Task goal: Reproduce the line containing "nanést na sebe" and every line after it through the end of the records. Include nothing else.

___ Source information

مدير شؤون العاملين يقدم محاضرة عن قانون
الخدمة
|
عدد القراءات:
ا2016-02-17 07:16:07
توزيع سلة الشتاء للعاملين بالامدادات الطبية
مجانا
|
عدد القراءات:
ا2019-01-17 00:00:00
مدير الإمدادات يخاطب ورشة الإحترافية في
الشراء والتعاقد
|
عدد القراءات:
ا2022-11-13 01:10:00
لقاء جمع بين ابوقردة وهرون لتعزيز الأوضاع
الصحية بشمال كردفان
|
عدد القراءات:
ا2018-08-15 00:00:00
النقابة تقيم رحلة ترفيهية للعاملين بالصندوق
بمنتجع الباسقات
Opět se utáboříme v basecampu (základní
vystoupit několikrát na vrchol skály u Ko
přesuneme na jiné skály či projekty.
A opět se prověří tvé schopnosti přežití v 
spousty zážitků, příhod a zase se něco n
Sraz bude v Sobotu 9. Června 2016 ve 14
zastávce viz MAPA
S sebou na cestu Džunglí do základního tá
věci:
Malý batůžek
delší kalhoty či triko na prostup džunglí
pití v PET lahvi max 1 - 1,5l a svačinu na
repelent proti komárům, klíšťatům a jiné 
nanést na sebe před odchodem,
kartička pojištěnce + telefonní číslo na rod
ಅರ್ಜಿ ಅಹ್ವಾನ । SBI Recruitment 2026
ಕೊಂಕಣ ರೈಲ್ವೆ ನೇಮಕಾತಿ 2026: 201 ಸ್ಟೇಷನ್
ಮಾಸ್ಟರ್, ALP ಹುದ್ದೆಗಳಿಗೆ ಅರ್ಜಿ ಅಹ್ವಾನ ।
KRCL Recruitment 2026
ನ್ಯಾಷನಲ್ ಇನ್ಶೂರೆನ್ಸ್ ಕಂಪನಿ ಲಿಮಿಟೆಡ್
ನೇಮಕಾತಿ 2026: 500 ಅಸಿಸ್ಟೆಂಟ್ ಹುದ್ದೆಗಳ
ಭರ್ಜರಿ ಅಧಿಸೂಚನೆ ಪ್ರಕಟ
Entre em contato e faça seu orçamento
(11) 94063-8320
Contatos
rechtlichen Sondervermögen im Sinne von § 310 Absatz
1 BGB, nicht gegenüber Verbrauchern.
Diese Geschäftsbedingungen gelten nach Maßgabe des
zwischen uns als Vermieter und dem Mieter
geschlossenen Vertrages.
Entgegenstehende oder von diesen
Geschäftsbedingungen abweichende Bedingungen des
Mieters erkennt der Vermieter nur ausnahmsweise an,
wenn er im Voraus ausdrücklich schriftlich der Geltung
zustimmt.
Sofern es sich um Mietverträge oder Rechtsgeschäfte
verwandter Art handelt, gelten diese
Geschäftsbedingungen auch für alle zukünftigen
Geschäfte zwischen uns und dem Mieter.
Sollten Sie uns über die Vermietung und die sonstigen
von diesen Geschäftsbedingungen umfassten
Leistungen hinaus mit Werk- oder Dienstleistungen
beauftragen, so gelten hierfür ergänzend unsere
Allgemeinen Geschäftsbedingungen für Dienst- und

______

Answer:
nanést na sebe před odchodem,
kartička pojištěnce + telefonní číslo na rod
ಅರ್ಜಿ ಅಹ್ವಾನ । SBI Recruitment 2026
ಕೊಂಕಣ ರೈಲ್ವೆ ನೇಮಕಾತಿ 2026: 201 ಸ್ಟೇಷನ್
ಮಾಸ್ಟರ್, ALP ಹುದ್ದೆಗಳಿಗೆ ಅರ್ಜಿ ಅಹ್ವಾನ ।
KRCL Recruitment 2026
ನ್ಯಾಷನಲ್ ಇನ್ಶೂರೆನ್ಸ್ ಕಂಪನಿ ಲಿಮಿಟೆಡ್
ನೇಮಕಾತಿ 2026: 500 ಅಸಿಸ್ಟೆಂಟ್ ಹುದ್ದೆಗಳ
ಭರ್ಜರಿ ಅಧಿಸೂಚನೆ ಪ್ರಕಟ
Entre em contato e faça seu orçamento
(11) 94063-8320
Contatos
rechtlichen Sondervermögen im Sinne von § 310 Absatz
1 BGB, nicht gegenüber Verbrauchern.
Diese Geschäftsbedingungen gelten nach Maßgabe des
zwischen uns als Vermieter und dem Mieter
geschlossenen Vertrages.
Entgegenstehende oder von diesen
Geschäftsbedingungen abweichende Bedingungen des
Mieters erkennt der Vermieter nur ausnahmsweise an,
wenn er im Voraus ausdrücklich schriftlich der Geltung
zustimmt.
Sofern es sich um Mietverträge oder Rechtsgeschäfte
verwandter Art handelt, gelten diese
Geschäftsbedingungen auch für alle zukünftigen
Geschäfte zwischen uns und dem Mieter.
Sollten Sie uns über die Vermietung und die sonstigen
von diesen Geschäftsbedingungen umfassten
Leistungen hinaus mit Werk- oder Dienstleistungen
beauftragen, so gelten hierfür ergänzend unsere
Allgemeinen Geschäftsbedingungen für Dienst- und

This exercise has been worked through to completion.